France's birth rate is at its lowest since the Second World War, with just 678,000 babies born in 2023, according to census data by INSEE. That is a 7% decrease from 2022 and a 20% drop from a peak in 2020.

"France will only be stronger if it revives the birth rate," President Macron said during a prime-time TV press conference.

"A new, better paid parental leave will allow both parents to be with their children for six months if they want," he said.

French President Emmanuel Macron announces his top priorities for the year as he seeks to revitalise his presidency. Credit: AP

But it was the "major plan to combat infertility" that caused a flurry of responses on social media.

Free fertility check-ups for everybody aged 25 would be introduced, Aurore Bergé, the equality minister, said, while additional funding would be made available for assisted reproductive technology and more research into bodily chemicals that can hinder fertility.

But some critics say the new measures are not the best way to tackle the slumping birth rate.

"Leave our uteruses in peace," Anne-Cécile Mailfer, president of Fondation des Femmes, the Women's Foundation, posted on X, formerly known as Twitter, in response to the announcement.

The group advertises itself as the leading French foundation for gender equality and working to eliminate violence against women.

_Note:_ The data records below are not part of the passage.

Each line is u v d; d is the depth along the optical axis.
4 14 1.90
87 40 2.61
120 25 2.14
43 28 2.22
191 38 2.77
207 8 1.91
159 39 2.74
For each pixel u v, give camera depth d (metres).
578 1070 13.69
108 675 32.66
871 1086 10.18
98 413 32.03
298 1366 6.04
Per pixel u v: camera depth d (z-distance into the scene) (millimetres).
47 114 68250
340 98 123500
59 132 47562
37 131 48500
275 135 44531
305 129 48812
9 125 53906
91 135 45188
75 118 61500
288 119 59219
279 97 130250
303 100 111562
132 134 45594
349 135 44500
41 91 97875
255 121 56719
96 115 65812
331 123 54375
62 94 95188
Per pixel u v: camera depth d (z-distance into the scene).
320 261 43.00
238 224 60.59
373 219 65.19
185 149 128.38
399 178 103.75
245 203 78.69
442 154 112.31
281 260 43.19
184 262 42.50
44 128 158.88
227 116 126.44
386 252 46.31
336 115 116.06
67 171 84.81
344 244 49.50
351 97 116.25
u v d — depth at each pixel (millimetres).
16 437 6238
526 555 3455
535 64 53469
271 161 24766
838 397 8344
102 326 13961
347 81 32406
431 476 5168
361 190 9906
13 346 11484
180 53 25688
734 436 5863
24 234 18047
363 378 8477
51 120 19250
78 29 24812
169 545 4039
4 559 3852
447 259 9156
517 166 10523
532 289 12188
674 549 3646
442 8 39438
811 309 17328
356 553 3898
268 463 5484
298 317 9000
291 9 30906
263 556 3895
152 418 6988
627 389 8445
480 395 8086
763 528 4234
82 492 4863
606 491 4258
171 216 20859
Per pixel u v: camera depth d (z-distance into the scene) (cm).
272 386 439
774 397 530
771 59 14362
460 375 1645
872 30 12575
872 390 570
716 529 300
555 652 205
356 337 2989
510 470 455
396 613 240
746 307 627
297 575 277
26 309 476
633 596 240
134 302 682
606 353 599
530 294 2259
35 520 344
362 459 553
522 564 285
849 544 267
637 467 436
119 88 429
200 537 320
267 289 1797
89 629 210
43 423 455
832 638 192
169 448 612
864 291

"A 46-year-old cisgender man with no children =comes to give us lessons on how we should use our uteruses," one feminist social media campaigner, who goes by the username jeneveuxpasdenfant - meaning "I don't want any children"- wrote on Instagram.

She, along with other critics, attributed an unwillingness to have children to the high cost of living.

This and climate change's impact on the planet, a societal system that leaves women bearing the majority of the burden when it comes to childcare and some people simply not wanting to have children, have been listed as reasons.

Promoting French values in the face of populism

The birth rate-related proposals came as part of a news conference by President Macron on January 17 in which he answered questions for more than two hours.

“I still have three years and a half in office,” he said, describing an ambition to change the daily life of the French while also tackling global crises.

He detailed how he would preserve France’s struggling health system and accelerate changes at schools.

French leftwing politician Jean-Luc Melenchon, leads a protest march against the high cost of living and climate inaction in 2022. Credit: AP

He advocated for uniforms in public schools, learning the national anthem at a young age and expanding a two-week training period in high schools to promote French values and encourage young people to give back to the community.

The French president promised to make France “stronger” in tackling global crises and also suggested that he would find ways to work with Donald Trump in the event that he wins another presidency.

Under growing pressure from an emboldened far-right ahead of June’s European Parliament elections, President Macron denounced the National Rally as “the party of the lies.” He warned about the “danger zone” as voters across Europe are increasingly choosing the far-right.

“Basically, the National Rally has become the party of easy anger,” he said. “Let’s not get used to it.”

“I realise that a lot of people were getting nervous about 2027,” Macron said. “But I also realise that ... a lot can happen in three and a half years.”